In August 2017, a 61-year old man with multiple cardiovascular risk factors – obesity (BMI 30.8 kg/m²), hypertension and hypercholesterolemia - underwent aortic valve replacement with a mechanical prosthetic valve for severe aortic stenosis. After surgery, the patient developed a persistent pericardial effusion and was discharged with steroidal therapy. Thereafter, the patient developed type 2 diabetes mellitus. Three months after surgery, the patient complained of exercise dyspnea with no clinical and laboratory signs of active infection. Transthoracic echocardiogram showed persistent pericardial effusion. In presence of post-pericardiotomy syndrome after cardiac surgery, an anti-inflammatory therapy with ibuprofen and colchicine was added on top of chronic steroidal therapy.

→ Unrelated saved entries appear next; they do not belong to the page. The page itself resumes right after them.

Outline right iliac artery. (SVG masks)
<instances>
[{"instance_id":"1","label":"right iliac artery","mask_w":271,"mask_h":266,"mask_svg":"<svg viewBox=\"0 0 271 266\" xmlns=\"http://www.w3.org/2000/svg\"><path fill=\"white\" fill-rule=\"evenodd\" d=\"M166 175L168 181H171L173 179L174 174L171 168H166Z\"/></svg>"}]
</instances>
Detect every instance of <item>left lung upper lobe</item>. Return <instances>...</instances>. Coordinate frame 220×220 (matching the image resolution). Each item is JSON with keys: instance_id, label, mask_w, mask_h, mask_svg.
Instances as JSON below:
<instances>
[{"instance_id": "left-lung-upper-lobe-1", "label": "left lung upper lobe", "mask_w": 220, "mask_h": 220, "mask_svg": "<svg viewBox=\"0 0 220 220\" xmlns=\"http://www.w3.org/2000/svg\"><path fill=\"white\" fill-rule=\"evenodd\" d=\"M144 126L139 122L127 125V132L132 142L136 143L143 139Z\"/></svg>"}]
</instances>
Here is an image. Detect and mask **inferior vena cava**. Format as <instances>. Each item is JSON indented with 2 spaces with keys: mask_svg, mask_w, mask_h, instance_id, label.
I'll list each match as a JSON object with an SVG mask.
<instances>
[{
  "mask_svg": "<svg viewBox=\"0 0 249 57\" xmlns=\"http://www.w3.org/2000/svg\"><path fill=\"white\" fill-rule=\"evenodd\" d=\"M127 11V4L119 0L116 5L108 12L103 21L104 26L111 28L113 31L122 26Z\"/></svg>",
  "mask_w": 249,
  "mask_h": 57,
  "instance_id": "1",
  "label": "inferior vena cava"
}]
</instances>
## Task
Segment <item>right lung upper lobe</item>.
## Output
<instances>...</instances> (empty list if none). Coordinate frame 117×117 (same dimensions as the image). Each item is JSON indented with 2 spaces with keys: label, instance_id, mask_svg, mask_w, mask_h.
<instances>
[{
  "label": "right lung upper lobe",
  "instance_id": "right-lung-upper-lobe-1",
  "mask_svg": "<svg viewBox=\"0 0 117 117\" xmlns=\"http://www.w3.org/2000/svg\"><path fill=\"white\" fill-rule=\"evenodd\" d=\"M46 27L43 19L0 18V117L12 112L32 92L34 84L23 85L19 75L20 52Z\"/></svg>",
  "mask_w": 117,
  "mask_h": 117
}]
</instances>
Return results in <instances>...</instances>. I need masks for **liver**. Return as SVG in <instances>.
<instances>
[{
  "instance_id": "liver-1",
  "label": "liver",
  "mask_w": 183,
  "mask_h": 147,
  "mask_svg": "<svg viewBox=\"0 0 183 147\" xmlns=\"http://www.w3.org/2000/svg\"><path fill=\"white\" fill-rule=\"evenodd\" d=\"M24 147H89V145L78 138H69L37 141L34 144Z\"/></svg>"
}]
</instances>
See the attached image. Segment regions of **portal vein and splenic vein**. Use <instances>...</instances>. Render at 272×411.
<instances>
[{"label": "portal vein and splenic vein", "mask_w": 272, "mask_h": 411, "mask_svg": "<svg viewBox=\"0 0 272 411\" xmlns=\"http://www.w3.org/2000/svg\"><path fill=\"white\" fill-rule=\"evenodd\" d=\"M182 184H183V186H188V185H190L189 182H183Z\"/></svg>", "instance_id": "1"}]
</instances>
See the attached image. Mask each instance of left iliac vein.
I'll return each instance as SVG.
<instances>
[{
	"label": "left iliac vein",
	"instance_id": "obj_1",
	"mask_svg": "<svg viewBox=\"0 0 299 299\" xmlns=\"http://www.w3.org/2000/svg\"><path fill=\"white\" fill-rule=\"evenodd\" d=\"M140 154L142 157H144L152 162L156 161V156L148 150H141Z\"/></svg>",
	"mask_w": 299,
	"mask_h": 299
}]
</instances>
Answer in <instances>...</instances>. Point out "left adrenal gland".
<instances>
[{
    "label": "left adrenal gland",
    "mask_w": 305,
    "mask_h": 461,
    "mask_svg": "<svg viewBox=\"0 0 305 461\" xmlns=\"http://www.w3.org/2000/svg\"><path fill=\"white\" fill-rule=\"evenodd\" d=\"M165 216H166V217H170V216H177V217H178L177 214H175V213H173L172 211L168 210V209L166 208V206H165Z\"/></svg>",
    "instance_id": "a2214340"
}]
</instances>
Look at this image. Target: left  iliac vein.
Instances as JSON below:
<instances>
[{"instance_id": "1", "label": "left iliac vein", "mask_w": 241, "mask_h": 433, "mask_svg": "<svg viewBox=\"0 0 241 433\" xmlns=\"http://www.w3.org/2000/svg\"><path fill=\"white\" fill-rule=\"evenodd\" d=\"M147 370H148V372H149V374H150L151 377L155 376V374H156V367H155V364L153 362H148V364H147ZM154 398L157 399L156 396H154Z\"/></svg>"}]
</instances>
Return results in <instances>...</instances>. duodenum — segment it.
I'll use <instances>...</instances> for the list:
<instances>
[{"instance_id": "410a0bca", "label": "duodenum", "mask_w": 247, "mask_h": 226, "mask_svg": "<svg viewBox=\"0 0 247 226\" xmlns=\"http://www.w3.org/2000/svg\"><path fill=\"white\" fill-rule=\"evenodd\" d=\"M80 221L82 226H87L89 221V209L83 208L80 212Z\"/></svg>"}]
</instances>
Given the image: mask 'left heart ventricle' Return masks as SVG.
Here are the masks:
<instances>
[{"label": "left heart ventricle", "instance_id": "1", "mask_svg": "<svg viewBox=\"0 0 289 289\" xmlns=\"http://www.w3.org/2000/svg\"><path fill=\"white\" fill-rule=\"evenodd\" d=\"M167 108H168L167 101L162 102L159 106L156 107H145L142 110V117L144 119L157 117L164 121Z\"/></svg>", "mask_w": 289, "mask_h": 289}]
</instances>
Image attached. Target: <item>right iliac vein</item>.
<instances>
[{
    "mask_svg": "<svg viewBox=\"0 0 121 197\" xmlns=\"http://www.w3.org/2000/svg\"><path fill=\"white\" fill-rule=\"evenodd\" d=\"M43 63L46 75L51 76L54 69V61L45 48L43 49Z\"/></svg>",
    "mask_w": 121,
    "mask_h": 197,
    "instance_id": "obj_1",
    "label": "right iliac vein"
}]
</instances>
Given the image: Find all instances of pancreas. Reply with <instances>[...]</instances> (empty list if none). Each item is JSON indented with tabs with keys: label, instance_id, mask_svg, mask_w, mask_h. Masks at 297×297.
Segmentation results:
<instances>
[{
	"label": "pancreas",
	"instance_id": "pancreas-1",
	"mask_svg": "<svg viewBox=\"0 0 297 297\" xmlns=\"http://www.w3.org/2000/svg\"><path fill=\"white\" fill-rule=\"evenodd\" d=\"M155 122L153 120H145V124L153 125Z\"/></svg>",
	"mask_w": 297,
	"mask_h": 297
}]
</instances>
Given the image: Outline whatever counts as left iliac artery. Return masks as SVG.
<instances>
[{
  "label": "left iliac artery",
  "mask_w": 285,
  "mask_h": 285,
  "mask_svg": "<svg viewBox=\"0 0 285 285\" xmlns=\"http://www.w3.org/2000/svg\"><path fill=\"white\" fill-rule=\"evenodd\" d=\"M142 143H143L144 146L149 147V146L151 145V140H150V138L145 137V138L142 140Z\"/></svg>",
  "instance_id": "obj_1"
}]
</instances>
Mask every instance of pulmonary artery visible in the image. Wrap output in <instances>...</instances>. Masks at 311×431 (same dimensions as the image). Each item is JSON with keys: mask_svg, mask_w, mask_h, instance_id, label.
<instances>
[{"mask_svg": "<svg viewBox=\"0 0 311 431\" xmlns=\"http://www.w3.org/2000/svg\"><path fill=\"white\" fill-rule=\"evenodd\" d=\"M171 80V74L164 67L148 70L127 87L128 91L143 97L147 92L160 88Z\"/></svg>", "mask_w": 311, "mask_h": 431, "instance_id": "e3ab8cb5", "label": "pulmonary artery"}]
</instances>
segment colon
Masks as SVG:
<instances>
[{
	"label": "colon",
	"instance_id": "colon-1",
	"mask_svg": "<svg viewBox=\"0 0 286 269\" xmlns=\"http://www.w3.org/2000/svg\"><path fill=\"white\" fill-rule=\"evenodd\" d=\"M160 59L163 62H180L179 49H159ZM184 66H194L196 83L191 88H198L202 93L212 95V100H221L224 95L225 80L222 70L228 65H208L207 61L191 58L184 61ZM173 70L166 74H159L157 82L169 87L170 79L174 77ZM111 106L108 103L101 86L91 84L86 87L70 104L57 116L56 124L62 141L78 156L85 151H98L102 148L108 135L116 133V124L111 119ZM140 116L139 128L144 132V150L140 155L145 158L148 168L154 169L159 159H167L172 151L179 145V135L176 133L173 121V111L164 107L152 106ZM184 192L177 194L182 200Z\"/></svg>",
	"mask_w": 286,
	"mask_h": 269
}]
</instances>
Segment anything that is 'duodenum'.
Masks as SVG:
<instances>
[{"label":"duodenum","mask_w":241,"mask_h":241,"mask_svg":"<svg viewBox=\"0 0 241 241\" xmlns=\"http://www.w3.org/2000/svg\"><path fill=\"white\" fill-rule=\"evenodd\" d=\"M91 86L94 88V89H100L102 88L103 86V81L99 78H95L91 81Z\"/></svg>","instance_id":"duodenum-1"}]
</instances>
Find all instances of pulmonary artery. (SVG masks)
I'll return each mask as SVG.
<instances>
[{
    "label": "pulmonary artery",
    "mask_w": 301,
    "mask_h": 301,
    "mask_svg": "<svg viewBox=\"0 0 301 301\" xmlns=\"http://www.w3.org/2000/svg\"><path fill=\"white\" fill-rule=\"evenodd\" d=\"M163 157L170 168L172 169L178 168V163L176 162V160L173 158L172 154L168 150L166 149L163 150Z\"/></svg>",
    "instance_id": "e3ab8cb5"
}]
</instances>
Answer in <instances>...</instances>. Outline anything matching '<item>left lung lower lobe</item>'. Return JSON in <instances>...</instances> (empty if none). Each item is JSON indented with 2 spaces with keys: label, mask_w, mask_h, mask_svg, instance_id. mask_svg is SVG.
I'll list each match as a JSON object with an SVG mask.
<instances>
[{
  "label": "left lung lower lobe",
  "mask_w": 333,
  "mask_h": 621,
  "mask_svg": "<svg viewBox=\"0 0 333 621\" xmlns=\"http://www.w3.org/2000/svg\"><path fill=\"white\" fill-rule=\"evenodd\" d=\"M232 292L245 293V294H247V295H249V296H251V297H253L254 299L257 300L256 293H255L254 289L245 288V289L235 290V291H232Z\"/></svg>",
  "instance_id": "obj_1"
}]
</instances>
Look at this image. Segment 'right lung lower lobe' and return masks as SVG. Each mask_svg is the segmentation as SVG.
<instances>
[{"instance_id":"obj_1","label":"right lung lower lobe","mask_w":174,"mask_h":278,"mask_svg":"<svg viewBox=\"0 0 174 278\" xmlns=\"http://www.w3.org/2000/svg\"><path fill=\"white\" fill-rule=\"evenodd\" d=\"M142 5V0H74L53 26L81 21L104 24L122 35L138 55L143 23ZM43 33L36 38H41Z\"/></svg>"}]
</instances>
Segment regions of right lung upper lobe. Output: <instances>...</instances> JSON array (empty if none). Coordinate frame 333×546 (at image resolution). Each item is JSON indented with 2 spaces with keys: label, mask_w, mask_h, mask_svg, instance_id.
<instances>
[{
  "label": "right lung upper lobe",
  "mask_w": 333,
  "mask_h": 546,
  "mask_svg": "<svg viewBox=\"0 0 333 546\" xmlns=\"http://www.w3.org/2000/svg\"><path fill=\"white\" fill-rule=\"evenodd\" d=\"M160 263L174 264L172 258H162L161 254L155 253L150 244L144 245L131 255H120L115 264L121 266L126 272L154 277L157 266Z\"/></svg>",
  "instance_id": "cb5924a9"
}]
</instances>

In February 2018, he was referred to our hospital for rapidly worsening dyspnoea and lower limb oedema despite pharmacologic therapy. The patient denied fever and had no signs of haemodynamic instability, but the jugular venous pressure was about 12 cm H₂O. His pulmonary examination was remarkable due to a decrease in breath sounds in both lung bases. Laboratory studies revealed elevated inflammatory markers (White Blood cell Count (WBC) 13,226/mmc, C-Reactive Protein (CRP) 13.91 mg/dl, Procalcitonin (PCT) 1.5 ng/ml).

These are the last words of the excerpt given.